Opposition Leader Mahendra Chaudhry, however, defended the release. Chaudhry, one of Tora's fiercest adversaries, said he accepted that Tora was in poor health and should be released on compassionate grounds.

National Alliance Party President Ratu Epeli Ganilau declined to comment, saying that he needed first to clarify the grounds on which the release had been approved.

== Later controversies ==
In mid-2004, Tora clashed with Police Commissioner Andrew Hughes, taking offence at a speech Hughes had made at the annual general meeting of the Pacific British Chamber of Commerce in Suva on 24 August. He said that as an Australian, Hughes should remember how his country had oppressed its Aborigine population to the point of genocide and had denied voting rights to many of them as recently as 1967. It was inappropriate, he told the Senate, for an Australian to come to Fiji and attack the indigenous population. "Too often these days when people speak out on certain matters there are attempts to intimidate or muzzle them and breach their rights by throwing allegations of racism or making hate speeches," he said. "I would like to warn Mr Hughes to be careful," he declared. "To do his own work properly and not to tread where angels fear to tread." He went on to say that the 1997 Constitution was "nothing less than a fraud on the Fijian people."
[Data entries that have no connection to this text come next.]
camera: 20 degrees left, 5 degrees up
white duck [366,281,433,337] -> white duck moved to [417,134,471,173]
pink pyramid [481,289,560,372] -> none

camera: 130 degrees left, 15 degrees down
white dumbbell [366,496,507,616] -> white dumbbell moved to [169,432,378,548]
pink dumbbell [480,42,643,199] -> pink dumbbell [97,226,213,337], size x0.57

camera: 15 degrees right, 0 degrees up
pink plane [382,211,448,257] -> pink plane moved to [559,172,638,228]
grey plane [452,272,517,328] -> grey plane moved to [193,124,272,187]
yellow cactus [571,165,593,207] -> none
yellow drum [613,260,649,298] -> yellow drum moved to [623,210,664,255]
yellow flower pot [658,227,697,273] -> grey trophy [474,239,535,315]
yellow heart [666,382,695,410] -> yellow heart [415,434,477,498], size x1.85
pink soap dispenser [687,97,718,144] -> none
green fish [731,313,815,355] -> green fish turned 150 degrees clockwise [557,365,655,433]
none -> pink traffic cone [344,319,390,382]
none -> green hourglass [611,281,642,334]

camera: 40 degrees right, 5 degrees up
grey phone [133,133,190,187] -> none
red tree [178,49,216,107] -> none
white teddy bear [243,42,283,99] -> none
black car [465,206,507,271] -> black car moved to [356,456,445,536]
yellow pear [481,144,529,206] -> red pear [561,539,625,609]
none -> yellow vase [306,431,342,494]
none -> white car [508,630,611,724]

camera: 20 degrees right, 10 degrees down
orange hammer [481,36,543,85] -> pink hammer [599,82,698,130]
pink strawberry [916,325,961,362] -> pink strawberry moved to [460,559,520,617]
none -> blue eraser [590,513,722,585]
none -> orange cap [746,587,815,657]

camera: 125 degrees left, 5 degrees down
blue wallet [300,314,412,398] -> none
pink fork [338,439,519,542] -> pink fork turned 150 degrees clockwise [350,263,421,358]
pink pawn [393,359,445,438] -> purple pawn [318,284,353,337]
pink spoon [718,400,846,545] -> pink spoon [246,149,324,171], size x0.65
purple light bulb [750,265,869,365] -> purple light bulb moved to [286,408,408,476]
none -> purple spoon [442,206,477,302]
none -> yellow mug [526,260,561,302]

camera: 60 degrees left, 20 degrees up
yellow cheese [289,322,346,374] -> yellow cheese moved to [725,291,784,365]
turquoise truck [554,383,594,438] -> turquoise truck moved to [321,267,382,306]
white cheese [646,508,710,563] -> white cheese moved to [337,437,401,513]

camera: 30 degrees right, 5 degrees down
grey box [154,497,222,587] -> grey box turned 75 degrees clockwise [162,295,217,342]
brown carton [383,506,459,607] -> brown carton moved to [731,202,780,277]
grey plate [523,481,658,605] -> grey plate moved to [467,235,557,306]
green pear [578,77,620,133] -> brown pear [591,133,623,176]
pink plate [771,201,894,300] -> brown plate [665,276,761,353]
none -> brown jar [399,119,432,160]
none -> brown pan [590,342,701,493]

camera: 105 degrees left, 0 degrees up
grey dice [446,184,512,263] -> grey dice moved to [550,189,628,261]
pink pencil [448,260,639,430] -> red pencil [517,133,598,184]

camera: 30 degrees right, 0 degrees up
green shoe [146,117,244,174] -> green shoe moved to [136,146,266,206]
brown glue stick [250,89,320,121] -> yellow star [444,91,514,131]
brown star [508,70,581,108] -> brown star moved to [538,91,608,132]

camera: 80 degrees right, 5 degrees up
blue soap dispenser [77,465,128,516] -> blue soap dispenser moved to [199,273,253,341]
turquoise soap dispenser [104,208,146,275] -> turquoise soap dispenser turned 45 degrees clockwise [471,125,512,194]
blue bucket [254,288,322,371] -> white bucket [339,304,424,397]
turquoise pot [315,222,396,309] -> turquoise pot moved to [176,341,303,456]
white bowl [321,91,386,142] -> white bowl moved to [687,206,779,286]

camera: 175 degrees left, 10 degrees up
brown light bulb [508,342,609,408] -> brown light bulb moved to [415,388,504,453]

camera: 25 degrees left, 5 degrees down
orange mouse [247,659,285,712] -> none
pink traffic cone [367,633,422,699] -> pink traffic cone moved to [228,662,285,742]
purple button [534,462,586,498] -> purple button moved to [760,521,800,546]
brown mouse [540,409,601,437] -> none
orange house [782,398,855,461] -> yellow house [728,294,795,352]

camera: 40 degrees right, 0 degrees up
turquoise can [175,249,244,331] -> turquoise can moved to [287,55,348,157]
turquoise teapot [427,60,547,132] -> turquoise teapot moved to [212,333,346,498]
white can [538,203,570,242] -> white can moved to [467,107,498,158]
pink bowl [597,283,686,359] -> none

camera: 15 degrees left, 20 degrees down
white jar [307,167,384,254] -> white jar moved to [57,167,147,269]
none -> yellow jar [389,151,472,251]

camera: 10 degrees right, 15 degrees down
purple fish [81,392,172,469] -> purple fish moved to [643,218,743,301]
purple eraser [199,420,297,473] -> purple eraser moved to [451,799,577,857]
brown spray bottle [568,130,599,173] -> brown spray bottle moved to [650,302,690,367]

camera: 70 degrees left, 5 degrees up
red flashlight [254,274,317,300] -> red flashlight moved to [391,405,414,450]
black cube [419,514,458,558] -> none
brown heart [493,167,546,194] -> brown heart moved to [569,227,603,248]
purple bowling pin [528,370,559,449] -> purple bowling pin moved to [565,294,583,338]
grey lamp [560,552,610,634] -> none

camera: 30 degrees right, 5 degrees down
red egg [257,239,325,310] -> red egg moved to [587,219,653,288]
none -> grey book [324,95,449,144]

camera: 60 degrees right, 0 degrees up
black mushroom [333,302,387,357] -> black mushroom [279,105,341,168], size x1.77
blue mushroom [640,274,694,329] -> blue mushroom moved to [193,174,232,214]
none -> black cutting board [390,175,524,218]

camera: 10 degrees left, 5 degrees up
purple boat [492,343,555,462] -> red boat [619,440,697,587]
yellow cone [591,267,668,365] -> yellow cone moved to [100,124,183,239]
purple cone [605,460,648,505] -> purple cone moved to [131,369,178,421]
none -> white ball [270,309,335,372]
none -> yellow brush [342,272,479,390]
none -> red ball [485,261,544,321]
In 2005, Tora came out strongly in favour of the government's controversial Reconciliation, Tolerance, and Unity Bill, which aims to establish a commission empowered to compensate victims and pardon perpetrators of the 2000 coup, and has harshly attacked its detractors. In a Senate speech on 24 August 2004, he clashed publicly with the Military commander Commodore Frank Bainimarama (an implacable opponent of the legislation), accusing the Military of "playing politics." He also questioned how, in view of the Auditor General's report that the Military was unable to operate within its budget, it had obtained funding for its nationwide campaign against the bill, which involved soldiers visiting villages to educate the people on the Military's perception of it.

Tora attacked both the Labour Party and its leader, Mahendra Chaudhry, for "creating political instability in the country." He said that Chaudhry was interfering with land legislation by coming between the President and the Native Land Trust Board. He said that if the Labour Party was serious about promoting good governance and the rule of law, they should denounce the political activism of the Military. "It is disgraceful that NGOs, Labour Party and the media appear to condone and turn a blind eye to the army's actions. Their silence is a mark of guilt. They are guilty of failing to call the army to order over threats to the security of the country," Tora declared.

Tora strongly supported moves to form a grand coalition of ethnic Fijian-dominated parties to contest the election planned for 2006. "Anyone with political common sense know that stability and peace will be assured in this country that the government is led by Fijians and has majority," he asserted.